A "reforma" política a toque de caixa e estéril de debates com a sociedade manteve o atual sistema eleitoral, com pequenas alterações que, salvo raras exceções, contemplam os próprios interesses dos nossos legisladores. A Constituição não merece, mas nela será enxertada a possibilidade de doações de empresas a partidos políticos, ficando proibido o financiamento individual a candidatos – porteira para o anonimato e as preferências ocultas dos partidos. Os horários de propaganda eleitoral permanecerão moeda de troca de donos de partidos com a manutenção das coligações em eleições proporcionais. Partidos nanicos, com apenas um deputado, terão direito às benesses de um magnânimo Fundo de Partidário imune aos cortes de verbas sofridos por institutos essenciais à cidadania. A reeleição, de curtíssima vida e sem passar nos testes do tempo e de controle dos seus abusos, foi rejeitada e, à guisa de compensação, foi elevado o mandato de cinco anos para todos os cargos eletivos. A essa altura, o voto facultativo ficou como uma miragem de alguns desencantados, talvez cansados de penar no deserto da mediocridade e dos interesses paroquiais dos políticos.
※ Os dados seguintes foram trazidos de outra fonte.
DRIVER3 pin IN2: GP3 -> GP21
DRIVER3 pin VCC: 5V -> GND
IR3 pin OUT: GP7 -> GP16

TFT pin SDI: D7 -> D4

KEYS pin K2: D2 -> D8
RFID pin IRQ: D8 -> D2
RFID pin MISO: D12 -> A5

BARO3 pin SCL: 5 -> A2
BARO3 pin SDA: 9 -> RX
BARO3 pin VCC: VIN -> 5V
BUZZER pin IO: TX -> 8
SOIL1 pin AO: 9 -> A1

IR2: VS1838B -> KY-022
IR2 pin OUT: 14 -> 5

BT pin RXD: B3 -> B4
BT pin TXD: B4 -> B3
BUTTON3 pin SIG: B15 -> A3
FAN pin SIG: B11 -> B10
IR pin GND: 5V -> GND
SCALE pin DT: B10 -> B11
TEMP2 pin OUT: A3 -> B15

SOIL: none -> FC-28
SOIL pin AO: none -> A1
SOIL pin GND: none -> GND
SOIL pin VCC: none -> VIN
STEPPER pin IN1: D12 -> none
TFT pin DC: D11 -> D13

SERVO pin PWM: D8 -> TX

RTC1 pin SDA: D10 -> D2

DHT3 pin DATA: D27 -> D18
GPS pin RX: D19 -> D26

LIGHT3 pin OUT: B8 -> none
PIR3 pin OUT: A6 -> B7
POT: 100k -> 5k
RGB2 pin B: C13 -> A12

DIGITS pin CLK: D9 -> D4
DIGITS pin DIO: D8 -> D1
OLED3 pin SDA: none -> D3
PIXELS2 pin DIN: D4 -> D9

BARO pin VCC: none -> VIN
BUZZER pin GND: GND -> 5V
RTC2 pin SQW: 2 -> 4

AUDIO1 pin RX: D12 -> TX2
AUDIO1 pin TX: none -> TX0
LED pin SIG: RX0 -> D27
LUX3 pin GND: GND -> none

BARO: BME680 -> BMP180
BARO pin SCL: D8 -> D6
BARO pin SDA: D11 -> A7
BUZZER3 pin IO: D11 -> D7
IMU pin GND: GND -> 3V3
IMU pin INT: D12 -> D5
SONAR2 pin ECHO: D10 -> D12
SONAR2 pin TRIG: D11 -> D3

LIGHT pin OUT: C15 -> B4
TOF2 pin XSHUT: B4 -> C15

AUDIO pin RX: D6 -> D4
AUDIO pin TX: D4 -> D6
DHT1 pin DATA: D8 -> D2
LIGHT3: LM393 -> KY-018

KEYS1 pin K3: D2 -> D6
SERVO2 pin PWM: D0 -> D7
Para completar o cenário, em que partidos desconectados dos anseios da população se prestam a ferramentas de poder a serviço dos políticos, oposicionistas se permitem posturas omissas e contraditórias – tucanos votaram contra a reeleição e o fator previdenciário, de sua autoria -, ao passo que petistas se postaram a favor de medidas que, segundo eles próprios, afrontam direitos trabalhistas. Pari passu, peemedebistas, tradicionais amigos do poder hegemônico, posam de oposicionistas para alavancar um protagonismo que há muito não se via no Congresso.

Na falta de verdadeiras lideranças com poder de mobilizar alianças com projetos de mudanças efetivas perante um eleitorado ainda omisso e desinteressado pelo mundo da política, quando não personalista, imediatista e vulnerável às propostas de compra e troca de votos, sente-se até culpa pelas críticas feitas à presidente Dilma quando propôs uma Constituinte exclusiva para a reforma política. Diante deste Frankenstein, até que faz sentido.

Governantes e legisladores devem ter em mente que o descrédito das instituições políticas é combustível para o crescimento das pressões sociais e a formação de apoios a movimentos reacionários que afrontam leis, tradições e princípios democráticos adotados pela sociedade.